Whether you are a budding cartographer or would just like to organize your next vacation, Google's MyMaps is an an excellent and overlooked tool for creating a custom map.
Google recently rebranded Maps Engine to the friendlier-sounding MyMaps. It's a fun tool, but takes some time to learn its nuances. For the uninitiated it may be best to start on the desktop site before moving to the Android app.
Making your own map
Head to the site, where you will be greeted with a giant "Welcome to the new Maps" splash page. Select to make your own map, which takes you to Google's flat vision of the planet.
You can then search for items, drop a pin, and save them to your own map. For example: if you were planning a trip to Washington, D.C., you could map out all the monuments you wanted to see and then access the map at any time instead of needing to re-search for them from your phone.
You can add layers to maps, which allows you to add data from spreadsheets or KML files (which are generated from Android apps like MyTracks). So you could overlay a past run, biking adventure, or geographical data on top of a map.
Explore the gallery
Get some inspiration from other Google map makers. There are some pretty cool galleries already in MyMaps, covering everything from water usage to annexation and even overlays of classic globes, such as this one of India in 1804.
You can submit any map that you make to the community. So if you think you have put together a collection of locations or other data that others may benefit from, then throw it up there.
Using the Android app
If you have worked through the possibliities on your desktop browser, then the Android app gets that much easier to use.
Your existing maps are all there, along with the ability to make a new one. Use the search bar to find any specific locales that you want to add or tap the Plus button to check out the demo maps.
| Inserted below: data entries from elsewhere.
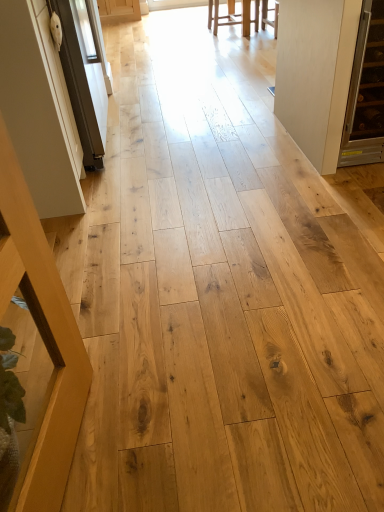
This screenshot has height=512, width=384. In order to click on vacant area that lies between natural wood table at left, which ranks as the first furniture in left-to-right order, and white matte door at right in this screenshot , I will do `click(242, 244)`.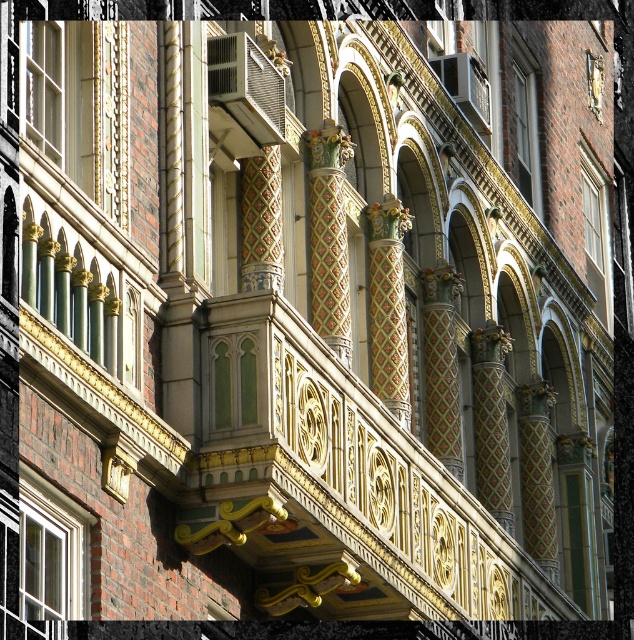
Question: Can you confirm if white glossy window at lower left is positioned above matte glass window at upper center?

Choices:
 (A) yes
 (B) no

Answer: (B)

Question: Which of the following is the closest to the observer?

Choices:
 (A) (30, 592)
 (B) (586, 172)

Answer: (A)

Question: Is matte glass window at upper left positioned behind white glossy window at lower left?

Choices:
 (A) no
 (B) yes

Answer: (B)

Question: Which object is positioned closest to the matte glass window at upper center?

Choices:
 (A) matte glass window at upper right
 (B) matte glass window at upper left
 (C) white painted wood window at upper right

Answer: (C)

Question: Which object appears farthest from the camera in this image?

Choices:
 (A) matte glass window at upper right
 (B) matte glass window at upper left

Answer: (A)

Question: Does matte glass window at upper left have a greater width compared to white painted wood window at upper right?

Choices:
 (A) no
 (B) yes

Answer: (A)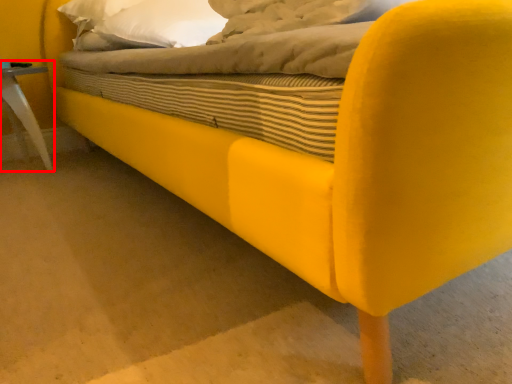
Question: Observing the image, what is the correct spatial positioning of furniture (annotated by the red box) in reference to pillow?

Choices:
 (A) left
 (B) right

Answer: (A)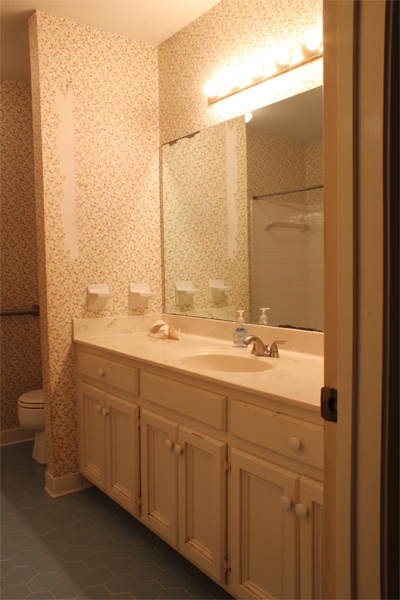
I want to click on tile floor, so click(43, 553).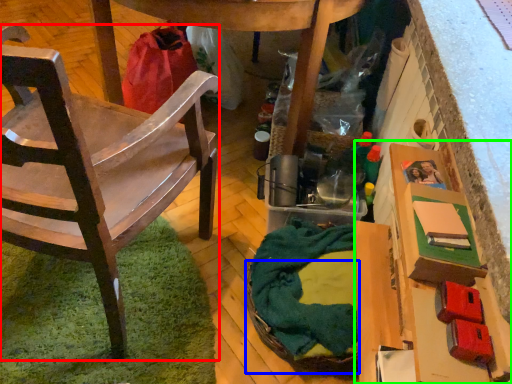
Question: Which is nearer to the chair (highlighted by a red box)? basket (highlighted by a blue box) or cardboard box (highlighted by a green box).

Choices:
 (A) basket
 (B) cardboard box

Answer: (A)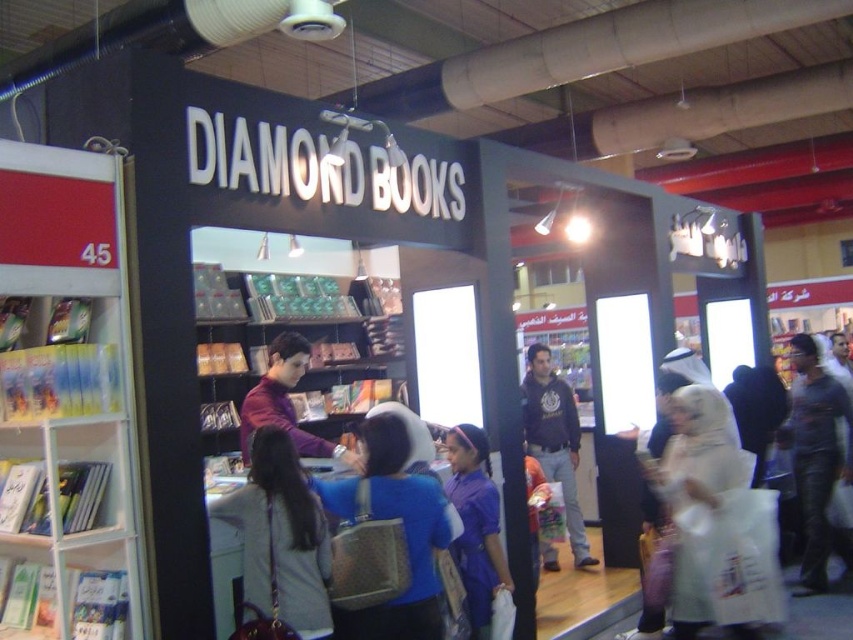
Question: Which point is farther from the camera taking this photo?

Choices:
 (A) (471, 579)
 (B) (109, 346)
 (C) (271, 460)

Answer: (A)

Question: Which object appears farthest from the camera in this image?

Choices:
 (A) dark blue hoodie at center
 (B) matte wooden bookshelf at center
 (C) purple fabric dress at center

Answer: (B)

Question: Which object is the closest to the matte gray backpack at center?

Choices:
 (A) dark blue hoodie at center
 (B) white plastic bookshelf at left
 (C) purple fabric dress at center
 (D) blue fabric backpack at center

Answer: (D)

Question: Can you confirm if matte wooden bookshelf at center is thinner than matte gray backpack at center?

Choices:
 (A) no
 (B) yes

Answer: (A)

Question: Is matte gray backpack at center thinner than leather jacket at center?

Choices:
 (A) yes
 (B) no

Answer: (A)

Question: Is leather jacket at center further to the viewer compared to dark blue hoodie at center?

Choices:
 (A) no
 (B) yes

Answer: (A)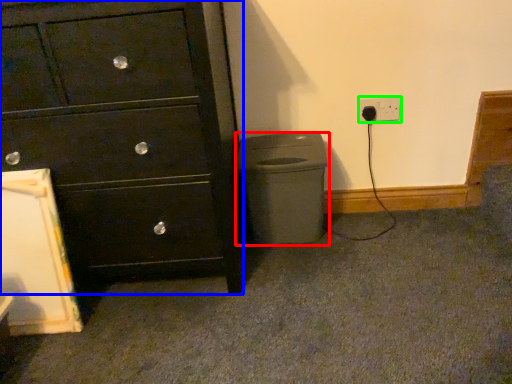
Question: Which object is positioned farthest from waste container (highlighted by a red box)? Select from chest of drawers (highlighted by a blue box) and power plugs and sockets (highlighted by a green box).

MyMaps isn't just another free Google product: it also has a business edition called MyMaps Pro. For $5 per month businesses can add different layers, drawings, spreadsheet data, or other elements that might better describe a product.
A bicycle rental company could overlay a map with how much the bikes would cost based on how far the customer wanted to ride that day. It may be a better option than just a standard link to a stock Google Map.